Горло обжигает внутреннее пламя. Оно опутывает мои мышцы, внутренности, а в конце захватывает и сердце.

— Запомни одну вещь: я не боюсь ничего, — произношу я совсем по-другому, нежели обычно, — тихо, твёрдо и ровно. Без помех. Произношу мнимо-непоколебимо, мол, смотри, я идеален, во мне нет сбоя, все элементы системы функционируют нормально.

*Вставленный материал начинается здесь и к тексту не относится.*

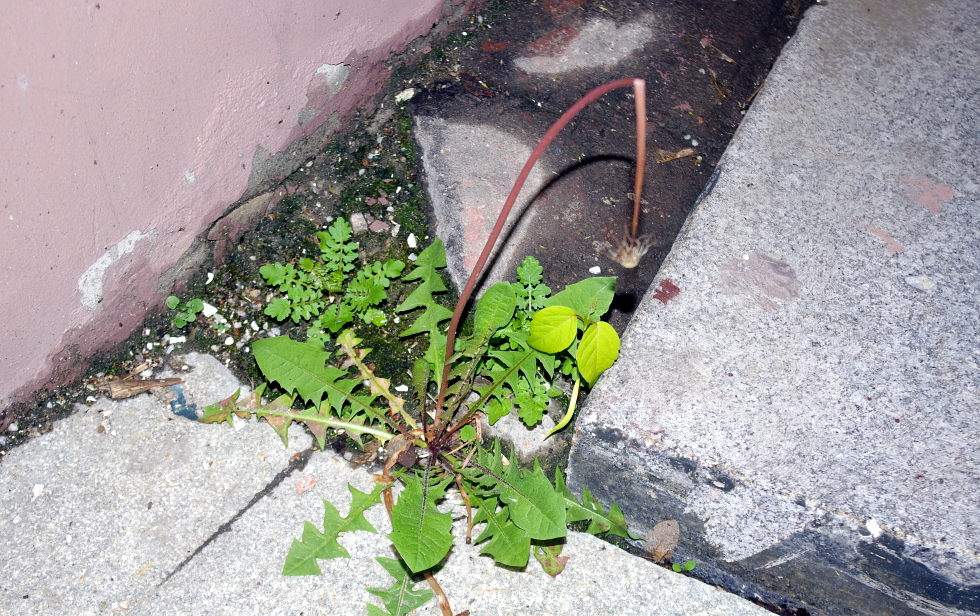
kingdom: Plantae
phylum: Tracheophyta
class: Magnoliopsida
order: Asterales
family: Asteraceae
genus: Taraxacum
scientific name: Taraxacum officinale
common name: Common dandelion
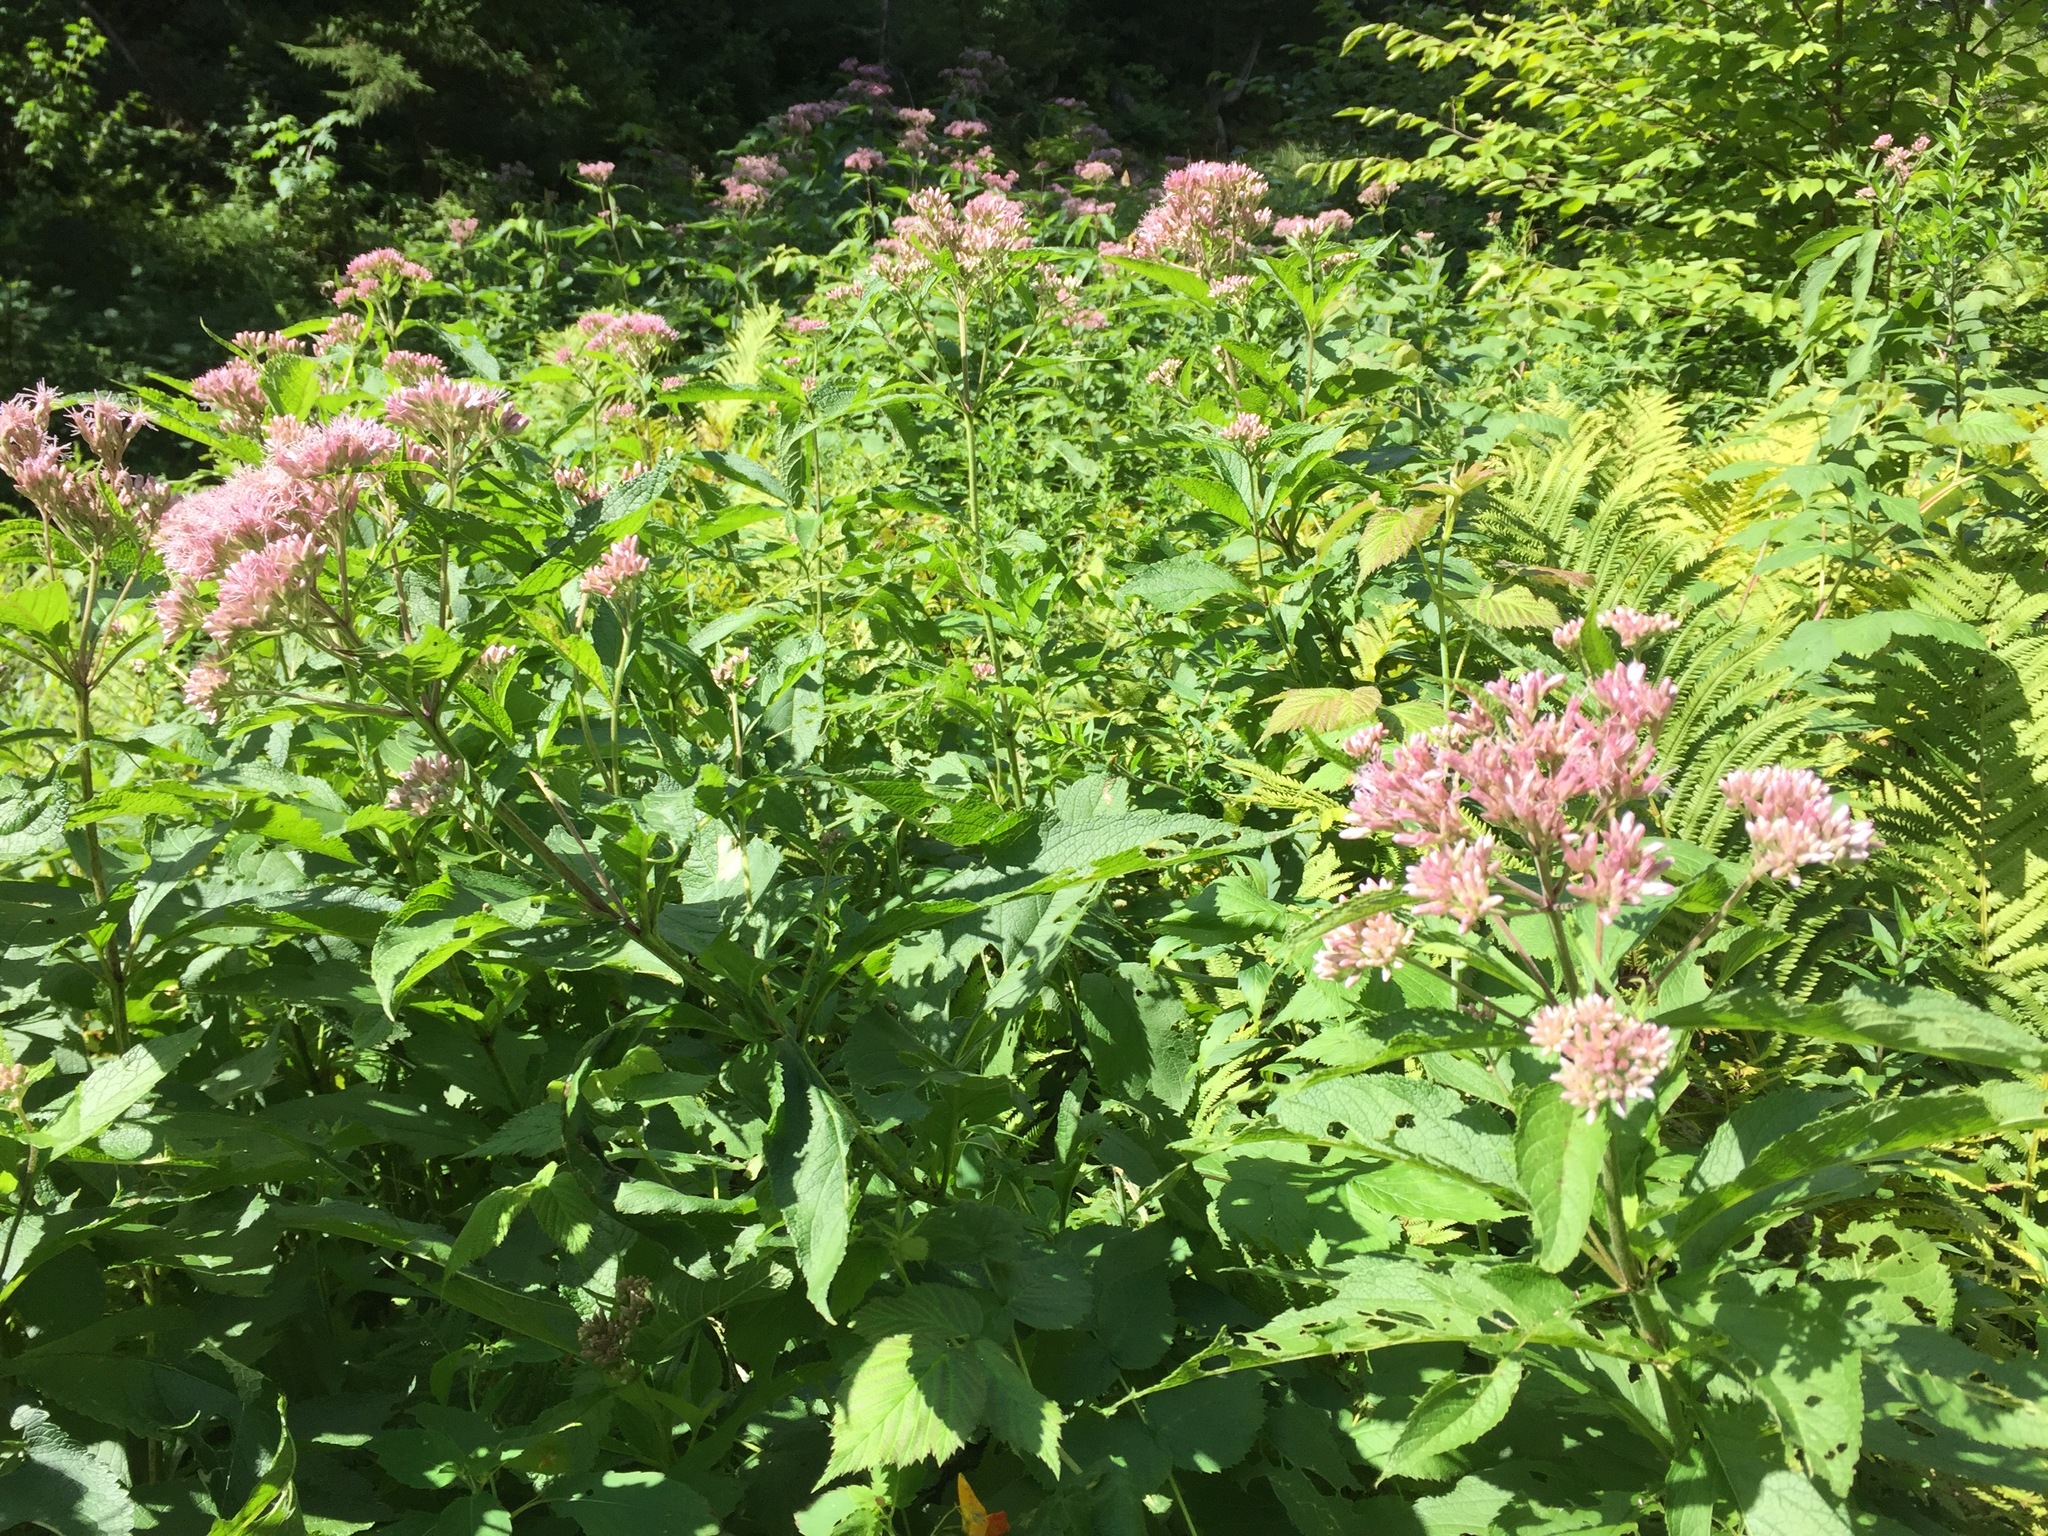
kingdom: Plantae
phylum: Tracheophyta
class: Magnoliopsida
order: Asterales
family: Asteraceae
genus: Eutrochium
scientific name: Eutrochium maculatum
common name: Spotted joe pye weed
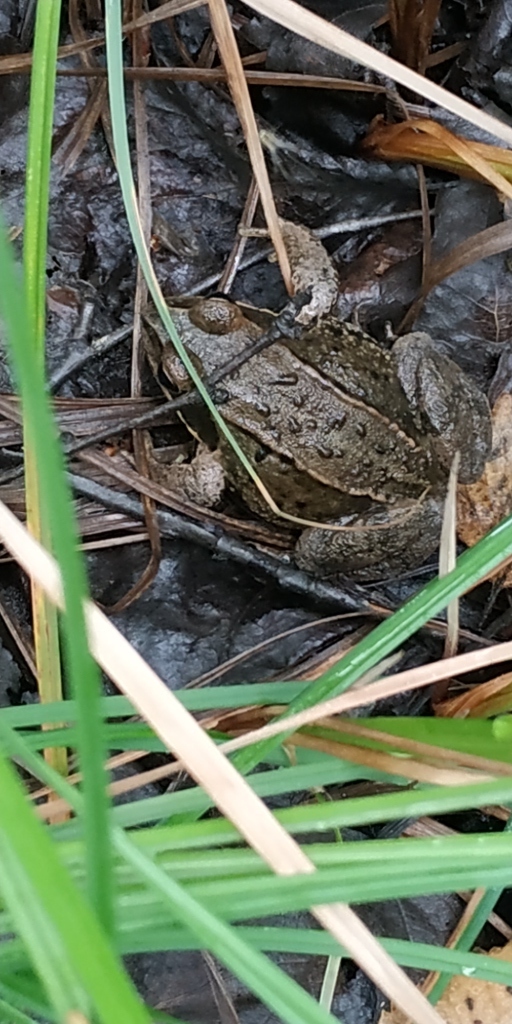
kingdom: Animalia
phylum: Chordata
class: Amphibia
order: Anura
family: Ranidae
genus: Rana
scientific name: Rana arvalis
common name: Moor frog
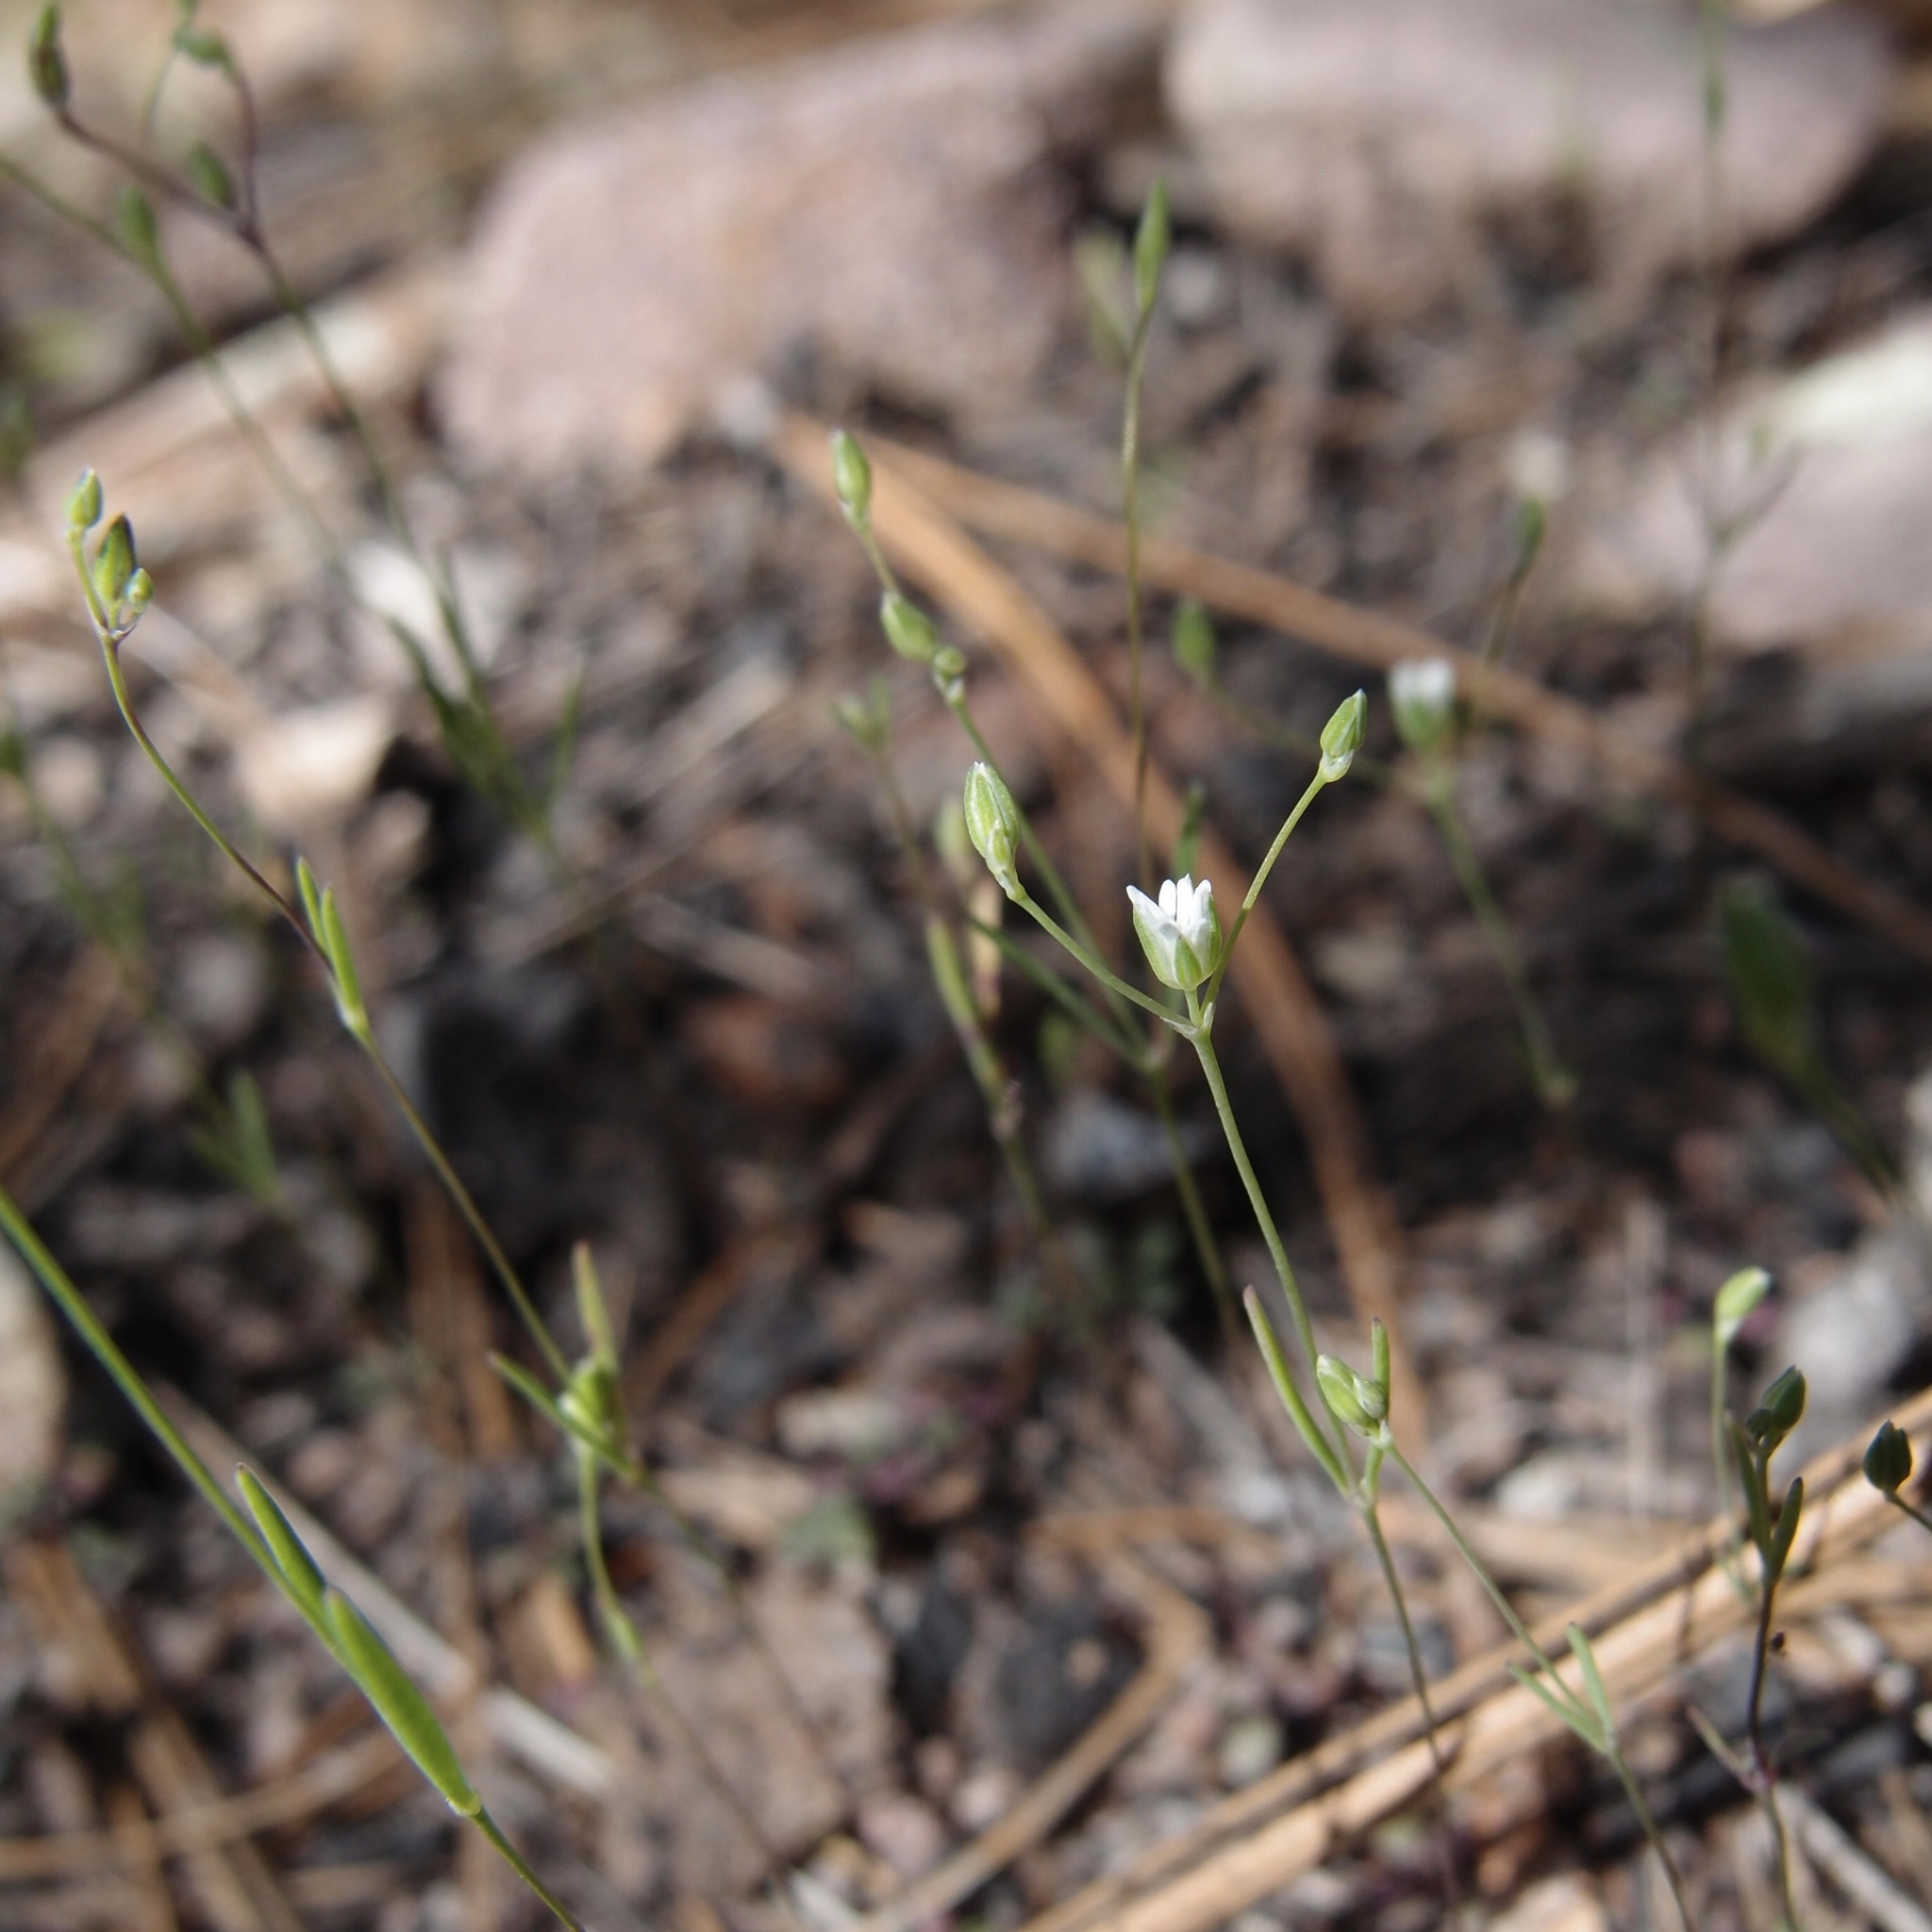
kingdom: Plantae
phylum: Tracheophyta
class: Magnoliopsida
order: Caryophyllales
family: Caryophyllaceae
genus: Drymaria
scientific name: Drymaria leptophylla
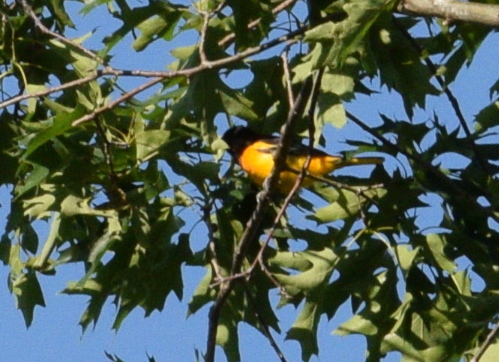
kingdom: Animalia
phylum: Chordata
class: Aves
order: Passeriformes
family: Icteridae
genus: Icterus
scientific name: Icterus galbula
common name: Baltimore oriole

— Докажи, — повторяет он и смотрит выжидающе-протяжно, пронзительно-горячо и подчёркнуто-отстранённо.

Я делаю шаг.

Другой.

Третий обрывается на половине — меня хватают почти за шкирку и притягивают к себе.

И я задыхаюсь.

Мне нечем дышать.

Мне нечем!

Пламя в горле перекрывается другим чувством, не менее горячим и разрушительным.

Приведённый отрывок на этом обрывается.